Alicorp’s CEO Gonzalo Uribe described Inka Crops as “una empresa con marcas sólidas, una cadena agrícola integrada y un posicionamiento relevante en mercados internacionales.” That framing — brands, supply chain, international positioning — describes exactly the three investments Abusada made before he needed to make them: the octógono reformulation, the 2,000-family sourcing model, the 25-country export footprint.
The Abusada Sumar family did not sell all of Inka Crops. The retained 40% stake is not a consolation — it is a structural bet that Alicorp’s distribution infrastructure will accelerate what the family built. Whether that bet pays out will take years to confirm. What is already confirmed is the arc: fifty years of Sumar family corn, thirty years of Abusada’s patient category building, and an exit that valued the patience rather than despite it.
For investors watching the Andean food category, the Inka Crops transaction poses a specific question: what made this company worth USD 120 million rather than USD 40 million, the approximate revenue level at which the deal was struck? The answer is not scale — at 13,000 tonnes per year, Inka Crops is a mid-sized operation. It is not the product — cancha and chifles are low-barrier categories with numerous competitors. The premium was paid for the combination of a defensible regulatory position, an auditable sourcing network stretching across three ecological zones, and a proven founder-led crisis response that demonstrated the brand’s durability under pressure. Abusada built each of those three things slowly, over years, when faster alternatives were available. The exit premium is the return on that patience.
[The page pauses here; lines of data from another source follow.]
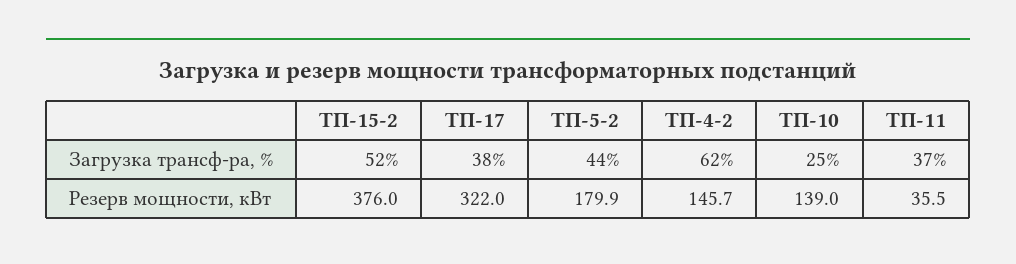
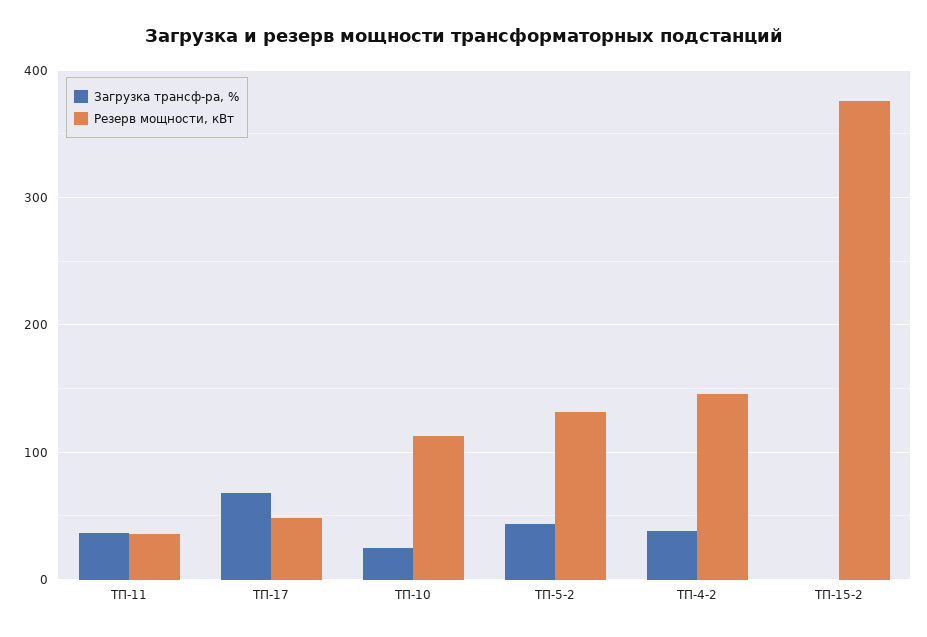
  {
    "Загрузка трансф-ра, %": {
-     "ТП-15-2": 52,
+     "ТП-15-2": 0,
-     "ТП-17": 38,
+     "ТП-17": 70,
      "ТП-5-2": 44,
-     "ТП-4-2": 62,
+     "ТП-4-2": 40,
      "ТП-10": 25,
      "ТП-11": 37
    },
    "Резерв мощности, кВт": {
      "ТП-15-2": 376,
-     "ТП-17": 322,
+     "ТП-17": 50,
-     "ТП-5-2": 179.9,
+     "ТП-5-2": 130,
      "ТП-4-2": 145.7,
-     "ТП-10": 139,
+     "ТП-10": 110,
      "ТП-11": 35.5
    }
  }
There is a version of this story that ends with the sale. Abusada takes the USD 72.2 million, his family steps back from operations, and thirty years of category building becomes a line item on Alicorp’s acquisition ledger. That version is not the one Abusada chose. The retained 40% stake and the structured put option are a deliberate extension of the same bet he made in 1995 — that patient, quality-grounded investment in Andean ingredients compounds over time in ways that are not immediately legible to short-horizon buyers. He is extending the wager into its next phase, with Alicorp’s distribution infrastructure as the new variable.
El consumidor está haciendo suya la marca. The consumer is making the brand their own. Abusada said that in 2024, in the middle of the crisis, when it was not yet obvious the brand would survive. He turned out to be right.